Merenung semua peristiwa hidup Yesus, bagaimana Yosef dan Maria, berjuang merawat rasa dan menjaga hati agar tidak terpolusi oleh yang bukan kehendak Ilahi, kita dapat membayangkan bagaimana kita biasanya merawat tubuh kita, atau sesuatu yang kita cintai. Selalu ada prioritas pilihan. Apa yang perlu untuk dikonsumsi, apa yang tidak perlu bahkan yang dibuang. Maria dan Yosef memilih kehendak Allah sebagai makanan utama. Firman Tuhan, doa dan renungan  adalah pertama dan utama. Dari situ mereka mengenal apa yang dikehendaki Allah. Mereka mendengar Firman-Nya, mengimani dengan tulus dan melakukannya dalam ketaatan penuh. Menjaga hati dan merawat rasa Kasih untuk menumbuhkan cinta akan Allah serta menggapai harapan yang dijanjikan.Mendengar, menerima tanpa menghakimi, melakukan, mengampuni, melupakan dan menyerahkan diri sepenuhnya kepada Allah.

Kita belajar dari Maria dan Yosef untuk selalu memandang  kepada Yesus, mendengarkan Dia , maka sudah pasti ada kedamaian di hati.
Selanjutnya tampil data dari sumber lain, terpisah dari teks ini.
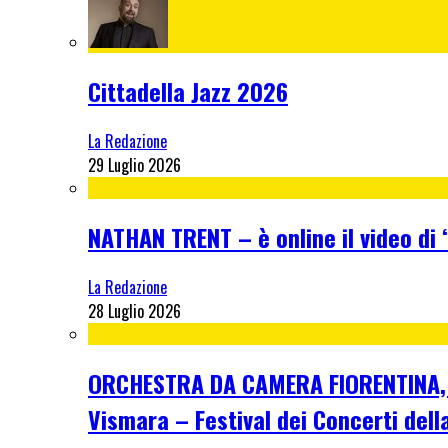
Cittadella Jazz 2026
La Redazione
29 Luglio 2026
NATHAN TRENT – è online il video di “
La Redazione
28 Luglio 2026
ORCHESTRA DA CAMERA FIORENTINA, me
Vismara – Festival dei Concerti dell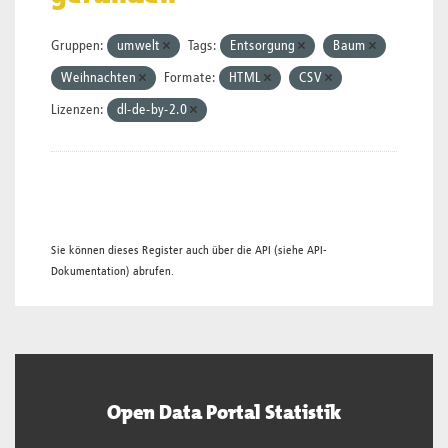
Gruppen:
umwelt
Tags:
Entsorgung
Baum
Weihnachten
Formate:
HTML
CSV
Lizenzen:
dl-de-by-2.0
Sie können dieses Register auch über die
API
(siehe
API-
Dokumentation
) abrufen.
Open Data Portal Statistik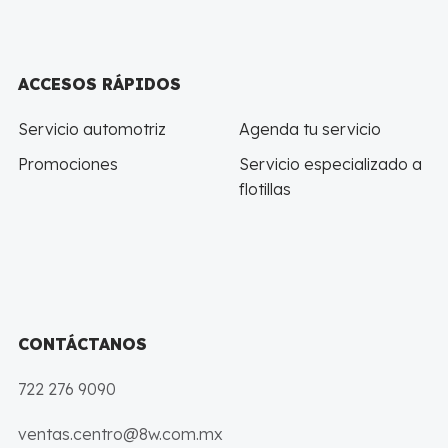
ACCESOS RÁPIDOS
Servicio automotriz
Agenda tu servicio
Promociones
Servicio especializado a
flotillas
CONTÁCTANOS
722 276 9090
ventas.centro@8w.com.mx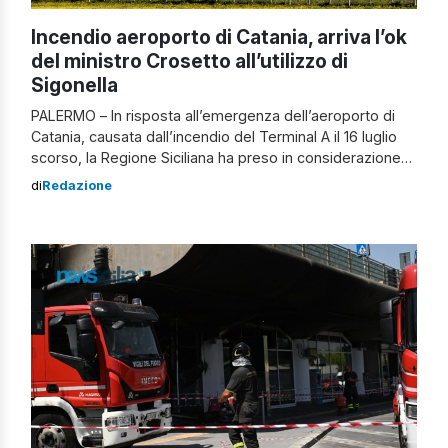
Incendio aeroporto di Catania, arriva l’ok
del ministro Crosetto all’utilizzo di
Sigonella
PALERMO – In risposta all’emergenza dell’aeroporto di
Catania, causata dall’incendio del Terminal A il 16 luglio
scorso, la Regione Siciliana ha preso in considerazione
l’utilizzo dello scalo dell’aviazione militare italiana di
di
Redazione
Sigonella. Il presidente della Regione Siciliana, Renato
Schifani, ha comunicato che ha contattato il ministro della
Difesa, Guido Crosetto. L’obiettivo è discutere della
situazione e […]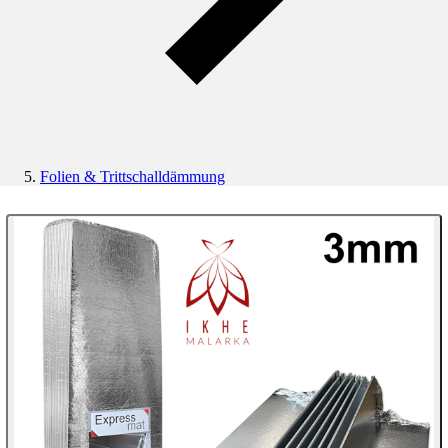
Folien & Trittschalldämmung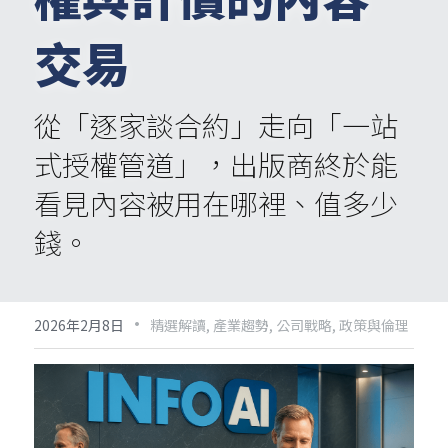
交易
從「逐家談合約」走向「一站
式授權管道」，出版商終於能
看見內容被用在哪裡、值多少
錢。
·
2026年2月8日
精選解讀,
產業趨勢,
公司戰略,
政策與倫理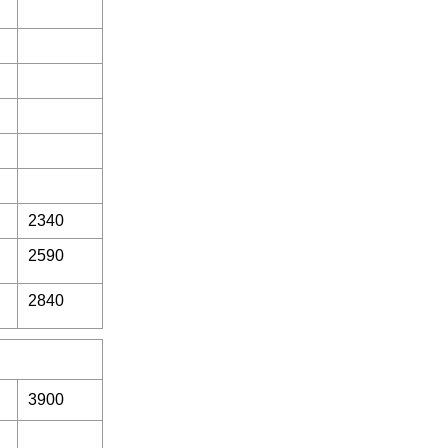
2340
2590
2840
3900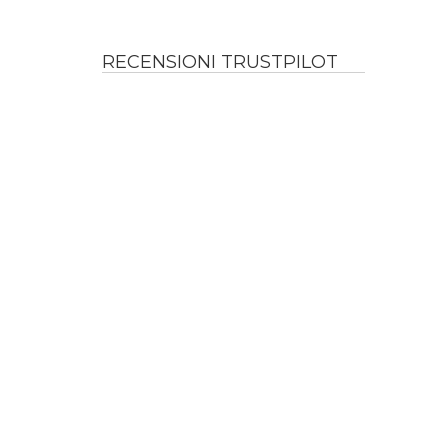
RECENSIONI TRUSTPILOT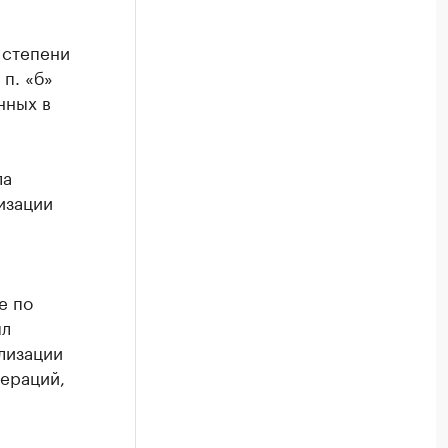
 степени
 п. «б»
нных в
ла
изации
е по
ыл
лизации
ераций,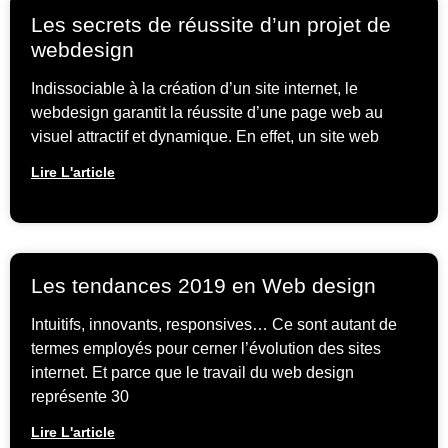
Les secrets de réussite d’un projet de
webdesign
Indissociable à la création d’un site internet, le
webdesign garantit la réussite d’une page web au
visuel attractif et dynamique. En effet, un site web
Lire L'article
Les tendances 2019 en Web design
Intuitifs, innovants, responsives… Ce sont autant de
termes employés pour cerner l’évolution des sites
internet. Et parce que le travail du web design
représente 30
Lire L'article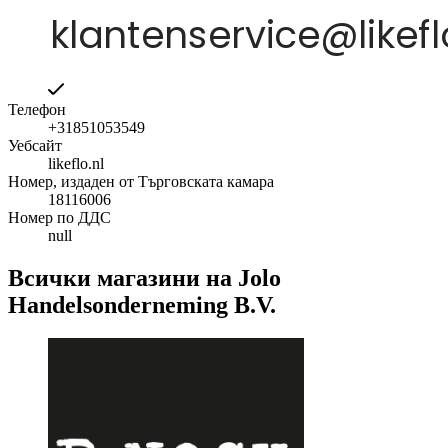
Телефон
+31851053549
Уебсайт
likeflo.nl
Номер, издаден от Търговската камара
18116006
Номер по ДДС
null
Всички магазини на Jolo
Handelsonderneming B.V.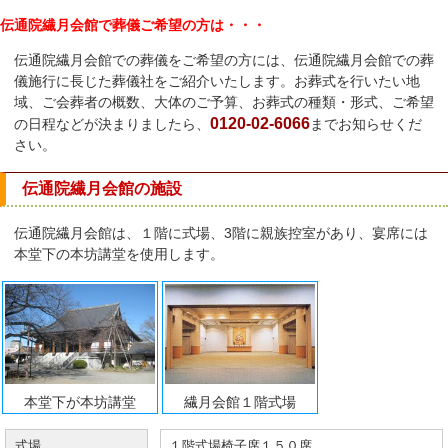
伝通院繊月会館で葬儀ご希望の方は・・・
伝通院繊月会館での葬儀をご希望の方には、伝通院繊月会館での葬
儀施行に長じた葬儀社をご紹介いたします。お葬式を行いたい地
域、ご会葬者の概数、大体のご予算、お葬式の種類・形式、ご希望
0120-02-6066
の日程などが決まりましたら、
までお知らせくだ
さい。
伝通院繊月会館の施設
伝通院繊月会館は、１階に式場、3階に親族控室があり、宴席には
本堂下の本坊講堂を使用します。
本堂下が本坊講堂
繊月会館１階式場
式場
１階式場椅子席１５０席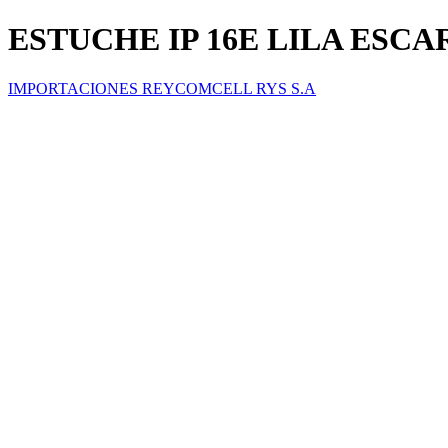
ESTUCHE IP 16E LILA ESC
IMPORTACIONES REYCOMCELL RYS S.A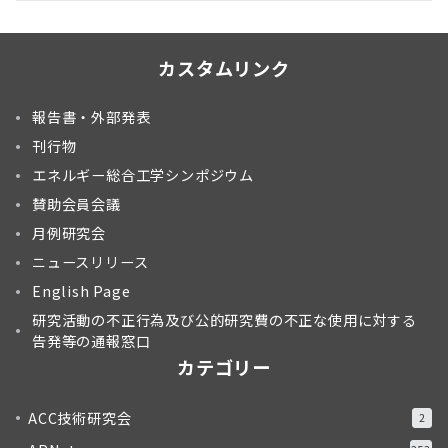
カスタムリンク
報告書・外部発表
刊行物
エネルギー総合工学シンポジウム
賛助会員会議
月例研究会
ニュースリリース
English Page
研究活動の不正行為及び公的研究費の不正な使用に対する
告発等の通報窓口
カテゴリー
ACC技術研究会
2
Kapan dan di mana pun, dalam situasi apapun, jika sudah kelas arah kiblat pada Kristus Yesus, semuanya akan baik-baik saja. Hati terjaga, jiwa terpelihara, badan sehat, batin kokoh kuat. Bersama Keluarga Kudus Yesus Maria Yosef, kita memasuki  Tahun Baru 2022 dengan satu nait baru, merawat rasa kasih dan menjaga hati, menggapai asa menuju kehidupan yang lebih harmoni dan damai dengan Allah, semesta dan diri sendiri. *hmartine.